Nicht nur sein Wissen um Schmiergeldzahlungen an ranghohe Fifa-Funktionäre haben Blatter ins Kreuzfeuer der Kritik gerückt. Auch die Andeutungen des 76-Jährigen in einem Interview mit dem Schweizer "Sonntagsblick", dass es bei der Vergabe der Fußball-WM 2006 nach Deutschland Unregelmäßigkeiten gab, haben für eine Welle der Entrüstung gesorgt. Via "Bild"-Zeitung reagierte Blatter und korrigiert in einem offenen Brief seine Anschuldigung. Es gebe keine Beweise, dass bei der Vergabe an Deutschland etwas schief gelaufen sei. "Ich glaube nicht an Verschwörungstheorien, sondern nur an Fakten", so Blatter in der "Bild"-Ausgabe von Dienstag. Den Brief unterzeichnete er mit "Ihr Sepp Blatter."

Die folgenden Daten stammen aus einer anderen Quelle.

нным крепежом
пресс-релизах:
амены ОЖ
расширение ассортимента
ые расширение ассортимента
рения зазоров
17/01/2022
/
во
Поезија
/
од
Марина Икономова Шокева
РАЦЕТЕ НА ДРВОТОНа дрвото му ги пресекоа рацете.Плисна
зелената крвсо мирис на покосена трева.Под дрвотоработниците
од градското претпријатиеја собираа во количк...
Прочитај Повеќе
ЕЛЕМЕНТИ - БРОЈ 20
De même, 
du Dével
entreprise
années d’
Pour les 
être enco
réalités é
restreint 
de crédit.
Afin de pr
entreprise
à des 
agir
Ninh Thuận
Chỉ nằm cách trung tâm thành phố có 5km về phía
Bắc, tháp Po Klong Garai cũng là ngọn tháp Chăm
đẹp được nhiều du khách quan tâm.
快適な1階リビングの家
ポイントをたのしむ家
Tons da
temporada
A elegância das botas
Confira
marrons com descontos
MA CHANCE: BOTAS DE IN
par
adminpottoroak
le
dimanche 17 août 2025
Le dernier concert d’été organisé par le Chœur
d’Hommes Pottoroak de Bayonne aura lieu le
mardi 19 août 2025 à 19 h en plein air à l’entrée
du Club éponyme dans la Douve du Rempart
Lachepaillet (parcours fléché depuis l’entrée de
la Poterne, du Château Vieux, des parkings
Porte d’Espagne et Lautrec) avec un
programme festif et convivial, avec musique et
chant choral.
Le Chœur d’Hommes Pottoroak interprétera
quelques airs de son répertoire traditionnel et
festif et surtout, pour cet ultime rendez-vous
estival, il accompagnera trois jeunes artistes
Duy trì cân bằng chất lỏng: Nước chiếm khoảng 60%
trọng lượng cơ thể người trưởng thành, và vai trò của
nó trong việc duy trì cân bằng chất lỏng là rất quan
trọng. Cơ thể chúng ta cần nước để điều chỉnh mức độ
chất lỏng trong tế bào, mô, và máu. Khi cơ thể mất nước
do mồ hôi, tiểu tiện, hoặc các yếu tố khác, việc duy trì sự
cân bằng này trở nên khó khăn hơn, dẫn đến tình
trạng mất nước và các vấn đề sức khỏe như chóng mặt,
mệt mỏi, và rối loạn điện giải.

Die Untersuchungen gegen Korruption im Fußball ziehen inzwischen weitere Kreise. So wurde der ehemalige Fifa-Präsidentschaftskandidat Mohamed bin Hammam am Dienstag vom asiatischen Fußball-Verband (AFC) suspendiert. Wie die Organisation in Kuala Lumpur mitteilte, offenbarte die langwierige Prüfung von Verbandskonten neue Vorwürfe wegen finanziellen Fehlverhaltens. Der 63-jährige frühere AFC-Präsident wurde den Angaben zufolge für 30 Tage aus dem Verband ausgeschlossen.
Bin Hammam kämpft gegenwärtig auch vor dem Internationalen Sportgerichtshof (CAS) gegen eine Sperre des Fußball-Weltverbandes. Die Fifa hatte das frühere Mitglied des Exekutivkomitees am 23. Juli 2011 wegen Korruption auf Lebenszeit verbannt und von allen Funktionen im Fußball ausgeschlossen. Bereits am 29. Mai hatte ihn der Weltverband provisorisch von allen internationalen Fußball-Ämtern ausgeschlossen.
Die Fifa-Ethikkommission hatte einen versuchten Stimmenkauf durch den heute 63-Jährigen im Vorfeld der Präsidentenwahl des Weltverbands Anfang Juni 2011 als erwiesen angesehen. Der Beschuldigte soll auf einer Sondersitzung des Karibischen Fußball-Verbandes (CFU) am 10. und 11. Mai in Trinidad und Tobago versucht haben, CFU-Funktionäre mit Geldgeschenken in Höhe von jeweils 40 000 Dollar zu bestechen.
Bin Hammam hat alle Vorwürfe der Bestechung wiederholt zurückgewiesen. Seine erste Suspendierung hatte er im August 2011 als politische Entscheidung bezeichnet. Bin Hammam ist ein früherer Vertrauter von Fifa-Boss Joseph Blatter, hatte sich später jedoch gegen den Schweizer gestellt.